■ Text provided:
Combines fluid craving, mucosal dryness, and urine volume or color changes — the trio most patient handouts emphasize as early dehydration signals before orthostatic symptoms appear.
Orthostatic dizziness and resting tachycardia feelings receive higher weights (+3 each) because they may reflect hemodynamic compensation. Confusion triggers a mandatory critical pathway separate from the point total.
Inability to retain fluids (+4) and frequent watery stool (+2) often shift management from home sips to same-day or urgent evaluation — especially with fever, blood, or severe pain.
During viral gastroenteritis, WHO-style oral rehydration therapy uses specific glucose and electrolyte concentrations so the small intestine can absorb sodium even when diarrhea continues. Plain water supports mild thirst but may not replace sodium, potassium, and bicarbonate lost in stool and vomit. For heat exhaustion, move to a cool place, loosen clothing, and hydrate — but call emergency services if mental status changes, skin is hot and dry, or temperature is very high (possible heat stroke).
Reassess hourly early in illness: improving urine frequency and lighter color, tolerating ORS, and stable dizziness are encouraging signs. Worsening scores or new red flags override an earlier mild result.

■ Assigned task 1: In the text on dehydration signs, what does confusion trigger?
■ Assigned task 2: Extend the text on dehydration signs past its last sentence.
You won't need the lines that come after this text.

■ Data supplied:

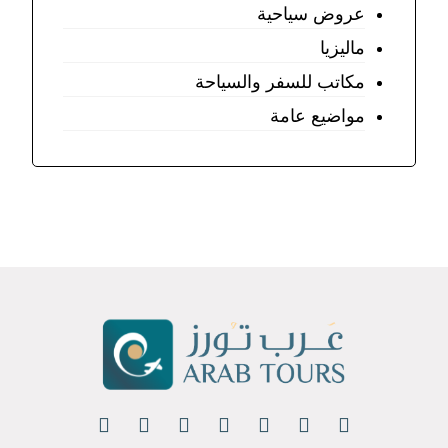
عروض سياحية
ماليزيا
مكاتب للسفر والسياحة
مواضيع عامة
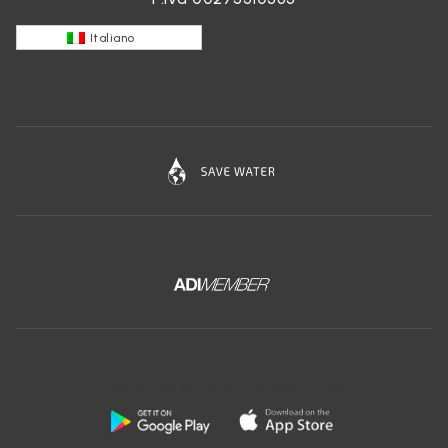
Italiano
Scarica l'app gratuita di Ceramica Globo:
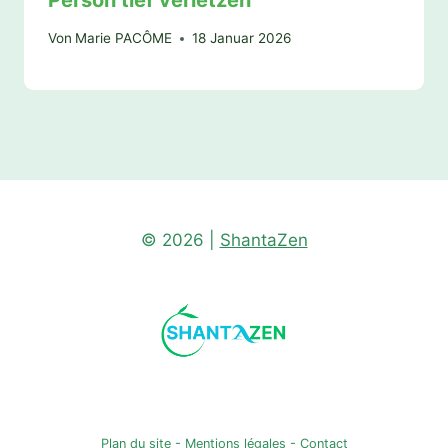
Von
Marie PACÔME
18 Januar 2026
© 2026 |
ShantaZen
Plan du site
-
Mentions légales
-
Contact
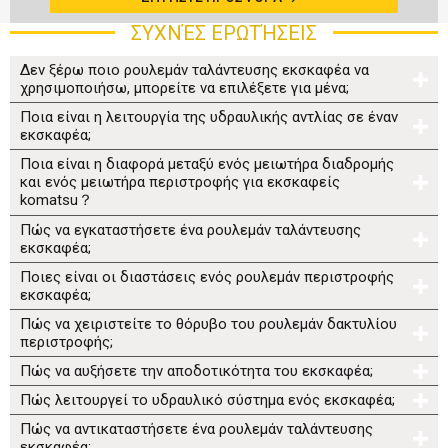
ΣΥΧΝΈΣ ΕΡΩΤΉΣΕΙΣ
Δεν ξέρω ποιο ρουλεμάν ταλάντευσης εκσκαφέα να
χρησιμοποιήσω, μπορείτε να επιλέξετε για μένα;
Ποια είναι η λειτουργία της υδραυλικής αντλίας σε έναν
εκσκαφέα;
Ποια είναι η διαφορά μεταξύ ενός μειωτήρα διαδρομής
και ενός μειωτήρα περιστροφής για εκσκαφείς
komatsu？
Πώς να εγκαταστήσετε ένα ρουλεμάν ταλάντευσης
εκσκαφέα;
Ποιες είναι οι διαστάσεις ενός ρουλεμάν περιστροφής
εκσκαφέα;
Πώς να χειριστείτε το θόρυβο του ρουλεμάν δακτυλίου
περιστροφής;
Πώς να αυξήσετε την αποδοτικότητα του εκσκαφέα;
Πώς λειτουργεί το υδραυλικό σύστημα ενός εκσκαφέα;
Πώς να αντικαταστήσετε ένα ρουλεμάν ταλάντευσης
εκσκαφέα;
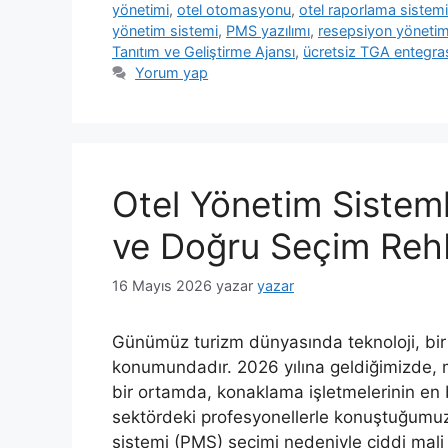
yönetimi
,
otel otomasyonu
,
otel raporlama sistemi
yönetim sistemi
,
PMS yazılımı
,
resepsiyon yönetim
Tanıtım ve Geliştirme Ajansı
,
ücretsiz TGA entegr
Yorum yap
Otel Yönetim Sisteml
ve Doğru Seçim Reh
16 Mayıs 2026
yazar
yazar
Günümüz turizm dünyasında teknoloji, bir o
konumundadır. 2026 yılına geldiğimizde, mis
bir ortamda, konaklama işletmelerinin en 
sektördeki profesyonellerle konuştuğumuzd
sistemi (PMS) seçimi nedeniyle ciddi mali k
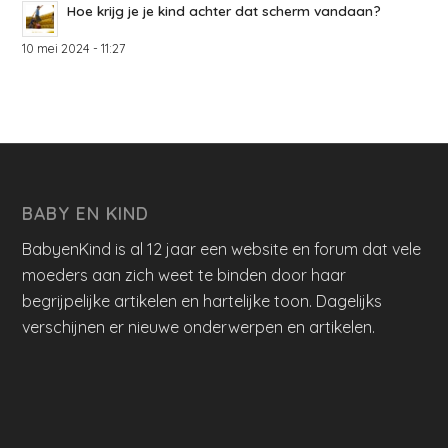
Hoe krijg je je kind achter dat scherm vandaan?
10 mei 2024 - 11:27
BABY EN KIND
BabyenKind is al 12 jaar een website en forum dat vele
moeders aan zich weet te binden door haar
begrijpelijke artikelen en hartelijke toon. Dagelijks
verschijnen er nieuwe onderwerpen en artikelen.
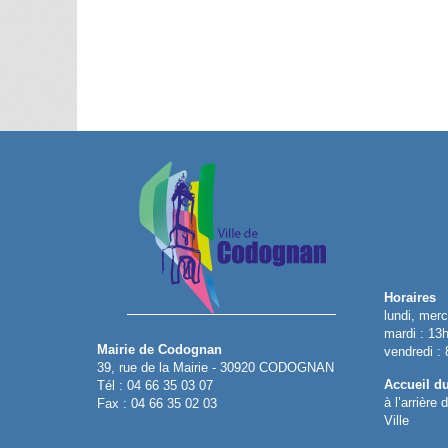
Horaires
lundi, merc
mardi : 13
Mairie de Codognan
vendredi :
39, rue de la Mairie - 30920 CODOGNAN
Accueil d
Tél : 04 66 35 03 07
à l’arrière
Fax : 04 66 35 02 03
Ville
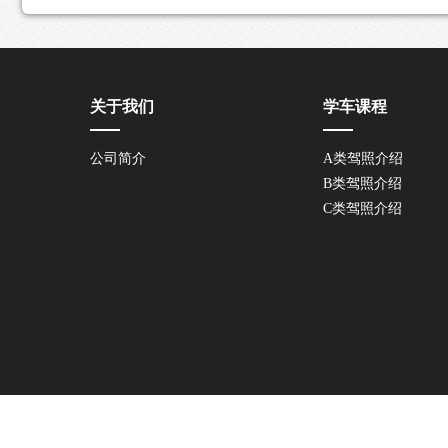
关于我们
学车课程
公司简介
A类驾照介绍
B类驾照介绍
C类驾照介绍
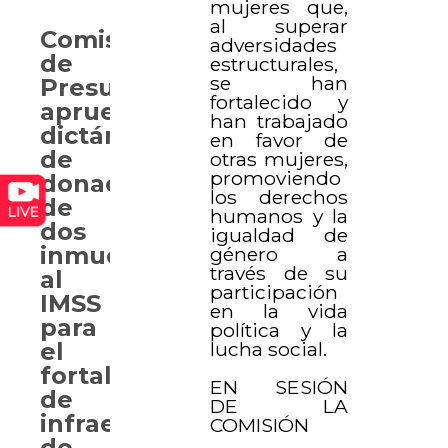
mujeres que,
al superar
Comisión
adversidades
de
estructurales,
se han
Presupuesto
fortalecido y
aprueba
han trabajado
dictámenes
en favor de
de
otras mujeres,
promoviendo
donación
los derechos
de
humanos y la
dos
igualdad de
inmuebles
género a
través de su
al
participación
IMSS
en la vida
para
política y la
lucha social.
el
fortalecimiento
EN SESIÓN
de
DE LA
infraestructura
COMISIÓN
de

■ Answer space 1: A mandatory critical pathway separate from the point total.

■ Answer space 2:
Older adults may have blunted thirst and lower physiologic reserve — moderate scores warrant lower thresholds for in-person assessment. Pregnancy with hyperemesis or inability to hydrate needs obstetric guidance, not only home ORS. Diabetes can present with vomiting and altered mental status from DKA — this checklist cannot distinguish DKA from simple gastroenteritis. Chronic kidney or heart disease requires individualized fluid plans rather than aggressive self-rehydration from a web score.
Hospital fluid teaching: maintenance fluid calculator · osmolality calculator · GFR calculator.
Medical emergency: Confusion, fainting, chest pain, bloody stool, severe abdominal pain, or inability to urinate require emergency care — not home rehydration based on this educational score alone.